The factor-of-a-thousand mistake. Asked to read a company’s revenue from its own annual report, Perplexity took a figure the filing states in thousands and read it as plain dollars, turning roughly six million into roughly six thousand. Then it didn’t stop. It narrated a 99.8% collapse that never happened, calmly explaining the downfall of a company that was, at that moment, trading normally and entirely fine. (That one is in the four-tool comparison.) It had enough context to know the numbers didn’t add up. It wrote the eulogy anyway.

Why this won’t be fixed by a better model

When I lined the misses up next to the hits, the uncomfortable bit was clear: all four wrong answers wore the same face as the right ones: same format, same tone, same citations. There’s no flicker of doubt to catch, because the tool doesn’t have the doubt. It generates the wrong number the same way it generates the right one, by predicting what a plausible answer looks like. When the real number is in its training or wired to a live feed, plausible and true are the same thing. When it isn’t, plausible is all that’s left, and plausible is what you get.

That’s why “how often is ChatGPT wrong” is the wrong question to fix on. The rate will drift as models improve. The structure won’t, because confident-when-it-doesn’t-know is baked into how these tools produce text.

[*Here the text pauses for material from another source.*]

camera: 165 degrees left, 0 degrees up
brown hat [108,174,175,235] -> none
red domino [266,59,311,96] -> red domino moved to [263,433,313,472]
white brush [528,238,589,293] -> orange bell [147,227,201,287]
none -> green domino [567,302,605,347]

A newer model fails less often on the moving-data questions; it does not start telling you which answers it pulled from a real source and which it filled in. Until it does, the presentation carries no information about whether the number is real.

The two checks I run

I haven’t stopped using ChatGPT. It’s a fast, well-organised first draft, and on the fixed-fact pile it earns its keep. What changed is what I do with a precise number before I act on it.

The first check is one follow-up question: what’s your source for that figure, and what date is it from? The answers split fast. “From the published factsheet, as of last month” is something I can go and confirm. “Based on my training data” is a flag to slow down. A specific source name that turns out, when I look, to be stale or wrong is exactly the pattern these tests keep finding, and the question pulls it into the open in one move. That’s the FILTER step from my Prompt Stack doing the work: separating the facts that are fixed from the ones that move.

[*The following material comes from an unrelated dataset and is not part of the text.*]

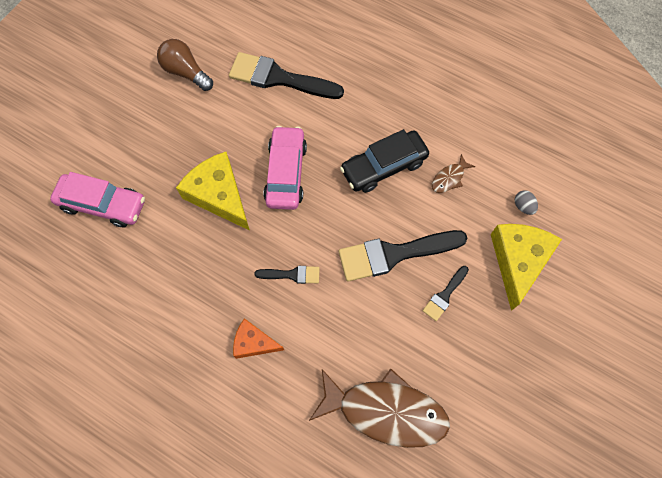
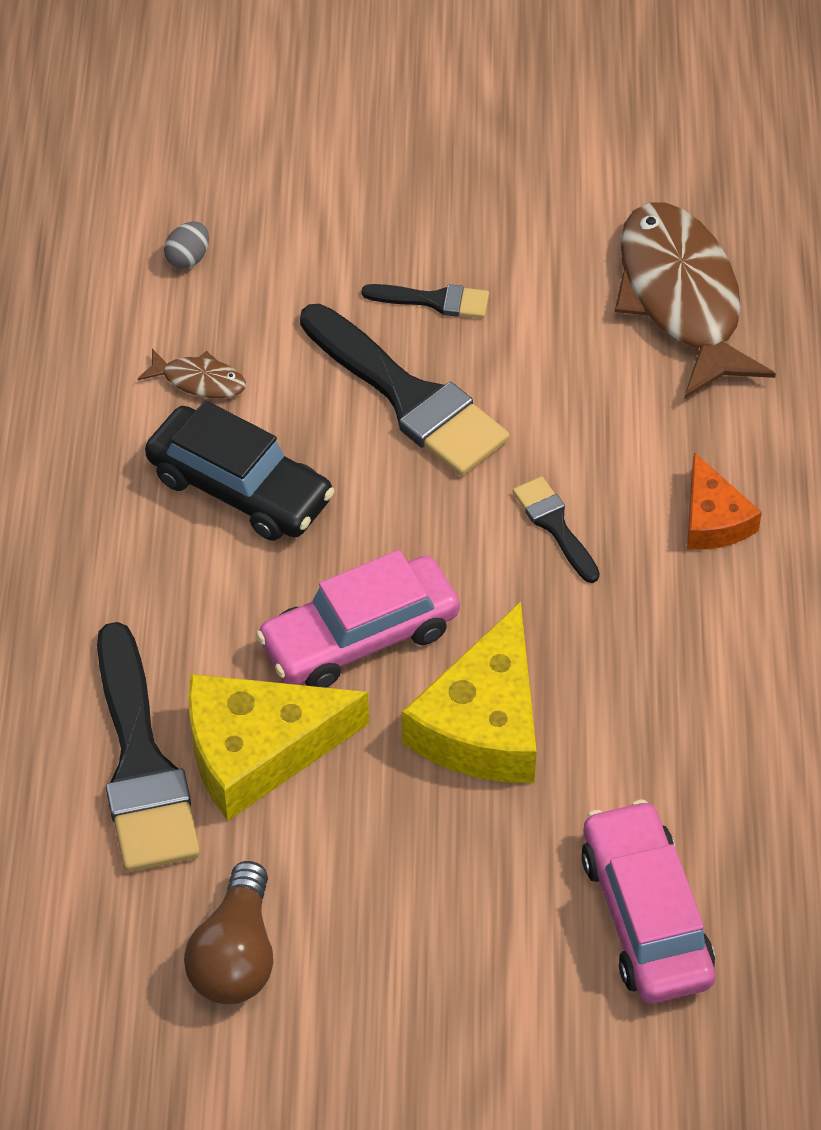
camera: 120 degrees left, 15 degrees down
yellow cheese [491,224,562,311] -> yellow cheese moved to [188,674,369,821]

The second is shorter. For any number with a single correct answer (a fee, a closing price for a named day, a figure from a filing) one direct look at the source takes about thirty seconds and catches every miss the examples above describe. I wrote up the thirty-second version of this check on its own. There’s nothing clever about it. It’s the step nobody does, which is why the made-up numbers travel as far as they do.

Field Report

What worked: On fixed, published facts (fees, tickers, holding counts, the shape of an answer) ChatGPT was reliable across the tally, and a useful first pass. When it didn’t have live data, it sometimes declined cleanly, which is the right behaviour.

What didn’t: Precise, moving figures invented and presented as fact, with no tell: a “live” price that never printed, a yield given identically for two funds that pay differently, and the same live-data question answered three different ways across three sessions. Searching the web didn’t save it; in one case a tool that searched served a stale figure anyway.

Bottom line: Useful, with a hard line drawn through the middle. ChatGPT is wrong in a predictable pattern, not at random: safe on cheap fixed facts, unreliable on precise moving ones, and confident either way. What would change the verdict: a tool that marks, inside the answer, which numbers it checked against a named source today and which it generated.

The question that helps isn’t “how often is ChatGPT wrong.” It’s “which kind of question is it answering”, and once you can sort the fixed from the moving on sight, you know which number to check before you trust it, and which you can let go.